▸ **What you should do**
Up to and including the line with "Source code", restate the material below word for word, beginning with its first line.

══ Exercise materials

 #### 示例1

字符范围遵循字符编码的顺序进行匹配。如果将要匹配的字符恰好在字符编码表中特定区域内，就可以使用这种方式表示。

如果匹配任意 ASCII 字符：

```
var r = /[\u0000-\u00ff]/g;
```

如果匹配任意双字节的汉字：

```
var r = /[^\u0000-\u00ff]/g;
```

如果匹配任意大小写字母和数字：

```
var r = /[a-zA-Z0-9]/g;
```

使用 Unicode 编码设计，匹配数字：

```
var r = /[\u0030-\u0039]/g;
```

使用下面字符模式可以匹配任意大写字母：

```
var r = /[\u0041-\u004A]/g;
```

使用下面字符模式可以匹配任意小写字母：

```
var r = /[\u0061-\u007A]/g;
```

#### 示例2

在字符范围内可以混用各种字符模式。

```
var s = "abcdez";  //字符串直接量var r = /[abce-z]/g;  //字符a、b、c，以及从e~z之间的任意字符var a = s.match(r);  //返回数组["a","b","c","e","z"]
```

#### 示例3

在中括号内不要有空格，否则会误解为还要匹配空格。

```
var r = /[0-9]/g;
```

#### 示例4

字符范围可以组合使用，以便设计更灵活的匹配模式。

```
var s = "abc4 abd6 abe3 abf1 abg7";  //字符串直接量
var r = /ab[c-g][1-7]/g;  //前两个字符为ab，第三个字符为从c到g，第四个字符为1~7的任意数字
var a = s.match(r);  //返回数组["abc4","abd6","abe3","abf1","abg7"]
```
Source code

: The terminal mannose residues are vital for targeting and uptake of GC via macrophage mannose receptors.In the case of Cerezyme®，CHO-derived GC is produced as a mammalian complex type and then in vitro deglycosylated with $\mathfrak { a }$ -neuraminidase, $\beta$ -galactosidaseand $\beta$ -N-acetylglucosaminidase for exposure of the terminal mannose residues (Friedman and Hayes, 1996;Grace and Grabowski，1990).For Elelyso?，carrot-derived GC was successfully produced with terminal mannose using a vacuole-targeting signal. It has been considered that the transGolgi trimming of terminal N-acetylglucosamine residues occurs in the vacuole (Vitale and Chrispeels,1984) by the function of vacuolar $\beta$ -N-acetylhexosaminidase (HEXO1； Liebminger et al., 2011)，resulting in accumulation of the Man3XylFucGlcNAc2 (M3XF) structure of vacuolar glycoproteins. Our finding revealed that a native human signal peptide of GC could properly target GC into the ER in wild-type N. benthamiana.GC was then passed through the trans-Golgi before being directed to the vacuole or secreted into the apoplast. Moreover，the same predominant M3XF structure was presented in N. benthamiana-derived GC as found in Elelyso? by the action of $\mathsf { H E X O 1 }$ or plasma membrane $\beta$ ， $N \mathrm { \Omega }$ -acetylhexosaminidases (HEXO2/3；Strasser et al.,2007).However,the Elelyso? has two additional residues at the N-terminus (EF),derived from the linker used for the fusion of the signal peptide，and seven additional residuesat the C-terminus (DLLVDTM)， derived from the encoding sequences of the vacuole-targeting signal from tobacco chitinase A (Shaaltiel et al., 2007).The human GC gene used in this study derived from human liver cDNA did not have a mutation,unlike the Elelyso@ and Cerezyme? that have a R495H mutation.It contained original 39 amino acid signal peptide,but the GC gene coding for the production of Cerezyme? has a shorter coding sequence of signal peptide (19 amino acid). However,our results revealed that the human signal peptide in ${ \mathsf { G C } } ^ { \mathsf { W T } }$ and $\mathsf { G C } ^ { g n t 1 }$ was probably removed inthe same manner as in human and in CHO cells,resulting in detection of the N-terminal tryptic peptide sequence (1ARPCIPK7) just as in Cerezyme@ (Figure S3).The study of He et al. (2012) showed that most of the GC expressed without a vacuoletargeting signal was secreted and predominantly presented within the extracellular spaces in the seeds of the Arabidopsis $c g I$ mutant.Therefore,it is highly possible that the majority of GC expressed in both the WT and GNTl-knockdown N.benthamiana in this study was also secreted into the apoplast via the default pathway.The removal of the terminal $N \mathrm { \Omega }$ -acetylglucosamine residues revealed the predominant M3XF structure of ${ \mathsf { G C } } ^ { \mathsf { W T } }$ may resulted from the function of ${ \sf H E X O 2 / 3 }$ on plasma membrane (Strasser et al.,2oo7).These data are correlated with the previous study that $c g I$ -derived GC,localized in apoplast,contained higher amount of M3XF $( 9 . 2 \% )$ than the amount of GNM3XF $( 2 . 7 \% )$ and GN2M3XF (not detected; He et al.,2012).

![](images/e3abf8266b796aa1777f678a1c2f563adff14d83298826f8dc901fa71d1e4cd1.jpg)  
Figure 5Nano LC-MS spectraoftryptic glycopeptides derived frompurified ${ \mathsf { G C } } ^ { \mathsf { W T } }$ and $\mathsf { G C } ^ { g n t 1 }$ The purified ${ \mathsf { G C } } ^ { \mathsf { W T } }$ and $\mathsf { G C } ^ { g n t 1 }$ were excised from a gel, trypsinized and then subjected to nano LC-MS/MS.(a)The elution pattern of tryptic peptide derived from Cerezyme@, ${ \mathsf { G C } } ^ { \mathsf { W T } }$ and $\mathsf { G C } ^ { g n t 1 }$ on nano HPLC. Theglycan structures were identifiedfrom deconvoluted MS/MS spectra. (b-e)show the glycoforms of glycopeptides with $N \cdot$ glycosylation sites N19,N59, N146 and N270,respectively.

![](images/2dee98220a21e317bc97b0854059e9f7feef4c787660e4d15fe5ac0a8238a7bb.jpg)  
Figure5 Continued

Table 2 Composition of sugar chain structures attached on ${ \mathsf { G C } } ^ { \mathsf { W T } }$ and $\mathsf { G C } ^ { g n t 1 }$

════

▸ **Result for this task**
 #### 示例1

字符范围遵循字符编码的顺序进行匹配。如果将要匹配的字符恰好在字符编码表中特定区域内，就可以使用这种方式表示。

如果匹配任意 ASCII 字符：

```
var r = /[\u0000-\u00ff]/g;
```

如果匹配任意双字节的汉字：

```
var r = /[^\u0000-\u00ff]/g;
```

如果匹配任意大小写字母和数字：

```
var r = /[a-zA-Z0-9]/g;
```

使用 Unicode 编码设计，匹配数字：

```
var r = /[\u0030-\u0039]/g;
```

使用下面字符模式可以匹配任意大写字母：

```
var r = /[\u0041-\u004A]/g;
```

使用下面字符模式可以匹配任意小写字母：

```
var r = /[\u0061-\u007A]/g;
```

#### 示例2

在字符范围内可以混用各种字符模式。

```
var s = "abcdez";  //字符串直接量var r = /[abce-z]/g;  //字符a、b、c，以及从e~z之间的任意字符var a = s.match(r);  //返回数组["a","b","c","e","z"]
```

#### 示例3

在中括号内不要有空格，否则会误解为还要匹配空格。

```
var r = /[0-9]/g;
```

#### 示例4

字符范围可以组合使用，以便设计更灵活的匹配模式。

```
var s = "abc4 abd6 abe3 abf1 abg7";  //字符串直接量
var r = /ab[c-g][1-7]/g;  //前两个字符为ab，第三个字符为从c到g，第四个字符为1~7的任意数字
var a = s.match(r);  //返回数组["abc4","abd6","abe3","abf1","abg7"]
```
Source code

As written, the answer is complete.